UK office market more resilient than expected with declines in values less severe than commentators had predicted.
The resilience of the UK office market appears to have been underestimated with values declining less than initially expected, but Lockdown 3.0 is likely to result in further economic damage and the end of the furlough scheme could negatively impact the office-based employment.
This office market monitor focuses on central London and the ‘Big 6’ regional centres of Bristol, Birmingham, Leeds, Manchester, Glasgow and Edinburgh.
- Take-up across all the UK’s major office centres has been on a declining trend since the end of 2018. Not surprisingly, this trend continued through 2020 as the UK endured a national lockdown on three separate occasions. Take-up in central London was the lowest in any year since at least 2003.
- Availability has increased in 2020 across all central London submarkets with the single exception of Docklands. The availability rate in the City has reached 14%. It is also creeping up in the Big 6 regional centres. Glasgow and Birmingham have availability rates of 14% while there are tighter market conditions in Edinburgh where the availability rate is 8%.
- Development pipelines show above average levels of construction in both central London and the Big 6 regional centres. Almost 70% of the space due to be completed in the next two years has been pre-let. In the context of working from home, also known as telecommuting, occupiers may require less space. But the requirement is likely to be for the highest quality, most flexible space which enables a degree of social distancing.
- Rental growth has been limited across all centres rental growth is now non-existent. Above average levels of new construction will exert downward pressure on overall rents if demand measured by take-up continues to decline. Demand for Grade A space may support rental levels for the best space but rents in more secondary space will start to come under pressure.
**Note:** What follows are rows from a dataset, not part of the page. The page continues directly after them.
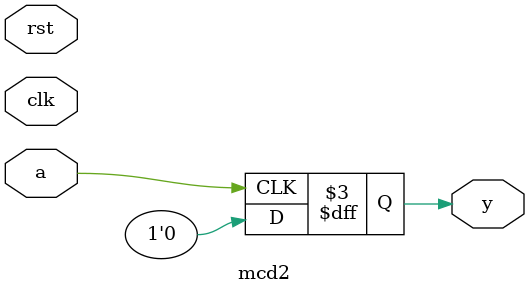
<source format=v>
`timescale 1ns/1ps
`default_nettype none

module mcd2(
    output reg y,
    input wire a,
    input wire clk,
    input wire rst
);
parameter delay = 2500;

initial y = 0;

`ifdef TARGET_FPGA

localparam WIDTH = (delay*10/244);

reg prev_a;
initial prev_a = 1'b0;

reg [6:0] count;
reg [6:0] next_count;
initial count = 7'd0;
initial next_count = 7'd0;

always @(*) begin
    if (count == 7'd0) begin
        if (~prev_a & a) begin
            next_count = 7'd20 + WIDTH;
        end else begin
            next_count = 7'd0;
        end
    end else begin
        next_count = count - 7'd1;
    end
end

always @(*) begin
    y = (count > 7'd0) & (count <= WIDTH);
end

always @(posedge clk) begin
    if (~rst) begin
        prev_a = 1'b0;
        count <= 9'd0;
    end else begin
        prev_a <= a;
        count <= next_count;
    end
end

`else

always @(posedge a) begin
    y <= #500 1;
    y <= #delay 0;
end

`endif

endmodule
`default_nettype wire

</source>
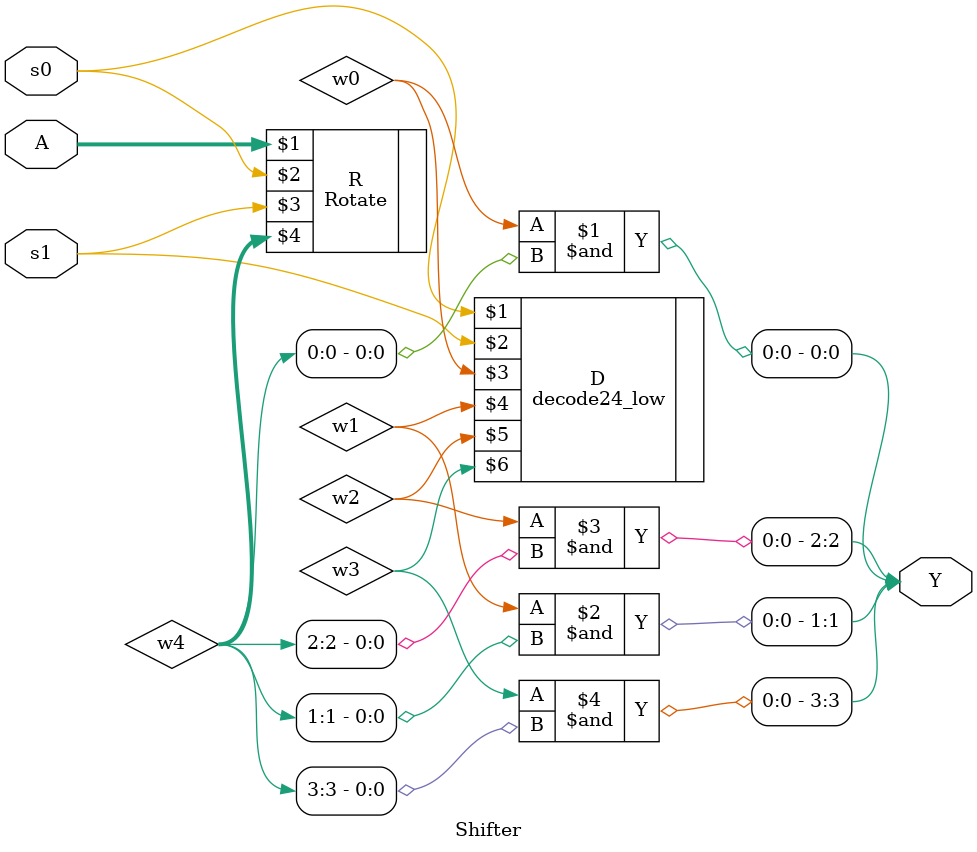
<source format=v>
`timescale 1ns / 1ps


module Shifter(input [3:0] A, input s0,s1, output [3:0] Y);

wire w1,w2,w3,w0;
wire [3:0] w4;

Rotate R(A,s0,s1,w4);
decode24_low D(s0,s1,w0,w1,w2,w3);

and a(Y[0],w0,w4[0]);
and b(Y[1],w1,w4[1]);
and c(Y[2],w2,w4[2]);
and d(Y[3],w3,w4[3]);

endmodule

</source>
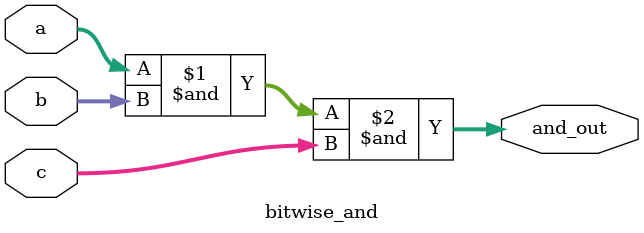
<source format=sv>

module bitwise_and #(parameter WIDTH = 4) (
  input wire [WIDTH-1:0] a, b, c,
  output reg [WIDTH-1:0] and_out
);
  assign and_out=a & b & c;
endmodule
</source>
- Office investment markets had limited liquidity in Q2 and Q3 but rebounded strongly in Q4. Given the strong positive correlation between the performance of UK commercial real estate and the economy, it may be surprising that the fall out so far from the pandemic and associated lockdown has been so limited. Real estate investment markets, however, are being driven by a search for yield in the current hyper-low interest rate environment.
The lack of any deal with the EU involving financial services will continue to be a long-term threat to central London office markets. This year we expect rents and capital values to continue to drift. Income return will drive performance and Big 6 regional offices may well outperform central London offices.